Github user stevedlawrence commented on the issue:
https://github.com/apache/nifi/pull/3130
Actually, I should probably add a little more clarification.
It is correct to say that Daffodil could be considered a transformation
capability, but I'm not sure it could really be seen as an alternative to Jolt
specifically.
One could definitely write a DFDL schema to describe and parse JSON data,
similar to what Jolt can do, but the resulting infoset would just be JSON that
is probably more generic and less useful that what Jolt would create. Daffodil
does not have the same transformational capabilities that Jolt has (e.g.
filtering, sorting, reordering). It really just takes a data format that is not
natively supported and transforms it to a logically similar representation in a
natively supported format (i.e. XML/JSON). If your data is already in something
like XML or JSON, it doesn't really make sense to use Daffodil.

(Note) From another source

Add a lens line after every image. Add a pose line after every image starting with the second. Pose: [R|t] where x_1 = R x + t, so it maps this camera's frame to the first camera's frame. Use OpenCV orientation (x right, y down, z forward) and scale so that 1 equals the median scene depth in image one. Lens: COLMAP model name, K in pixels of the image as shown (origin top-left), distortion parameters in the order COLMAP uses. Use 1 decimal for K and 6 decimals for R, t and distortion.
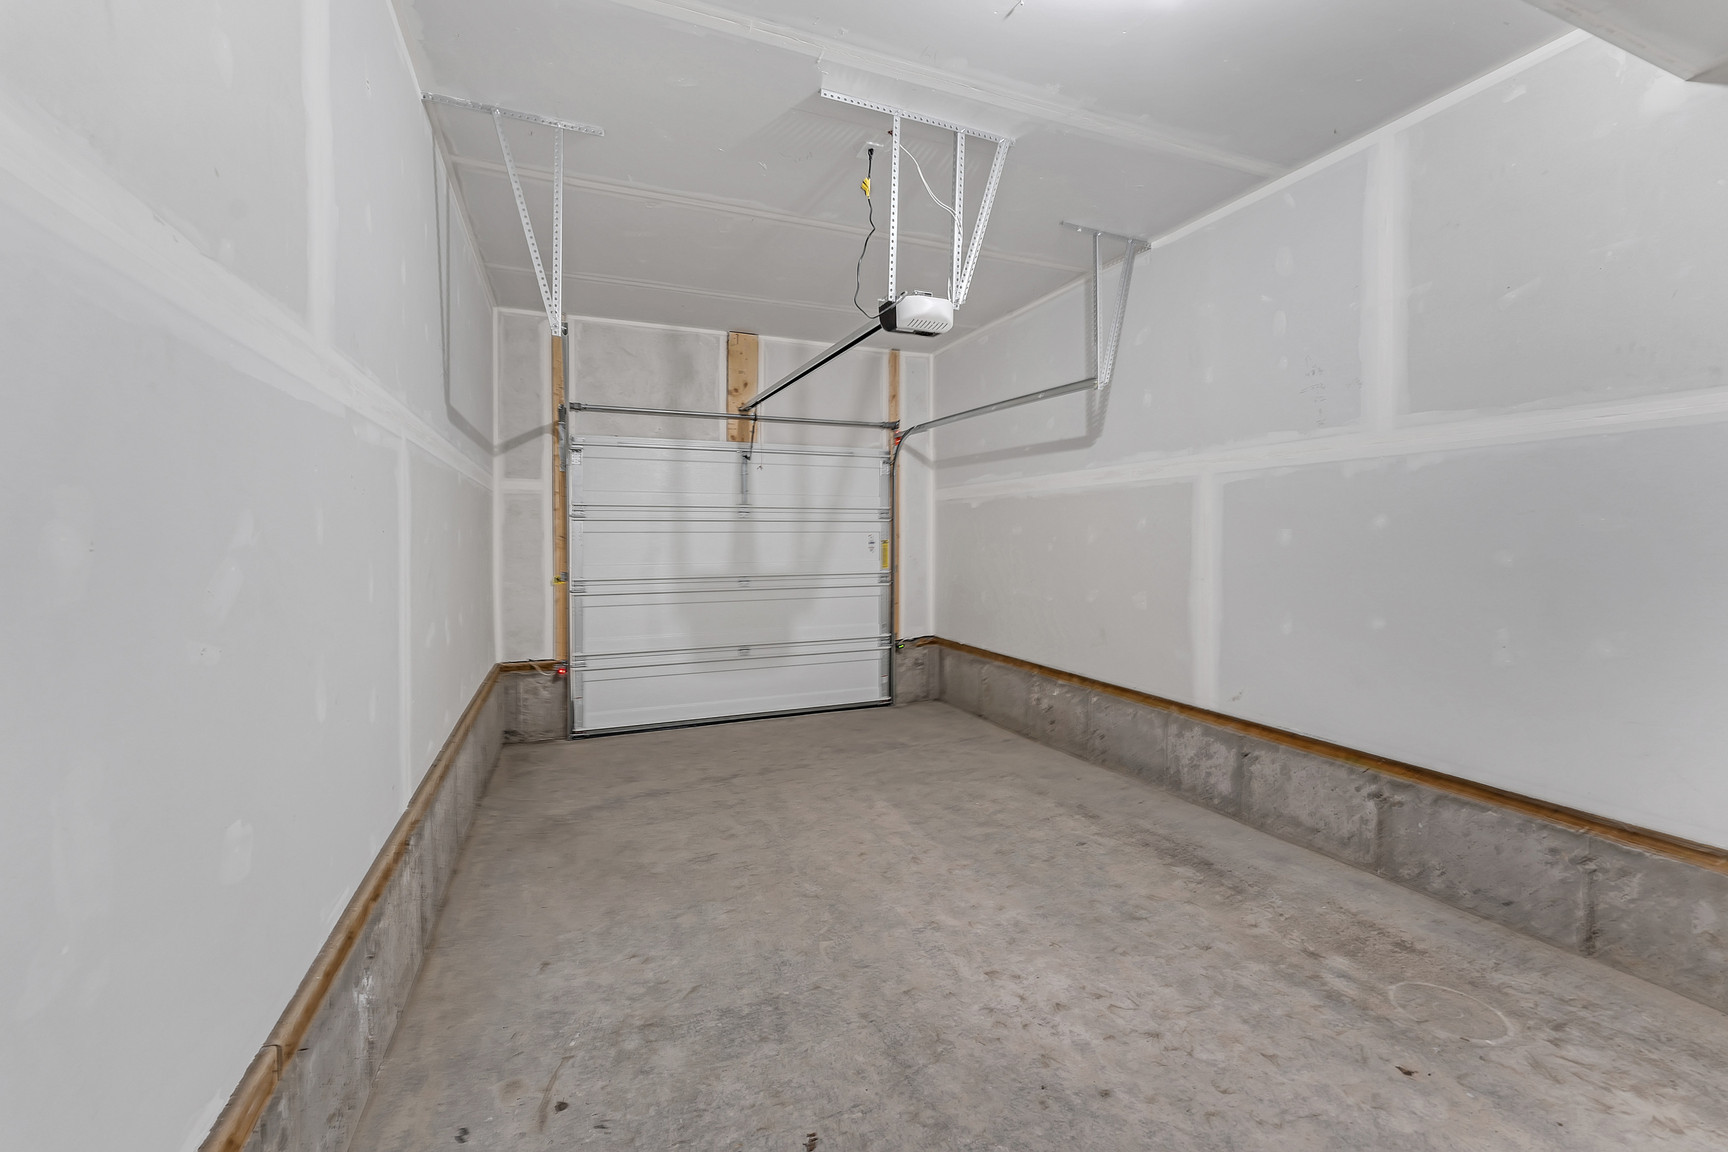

So for example, you might take PCAP data, like in the above template, and
feed it through Daffodill to transform it to JSON. But there might be
extraneous data that Daffodil parsed that you don't need or care about. So you
might then feed that JSON through Jolt to to transform it to something that has
only the fields you care about, or is reordered/renamed to be something more
useful to ones usecase.
So this isn't something that could be viewed as an alternative to Jolt, but
more like something that could be used in conjunction with Jolt to allow one to
transform JSON data that wasn't originally JSON.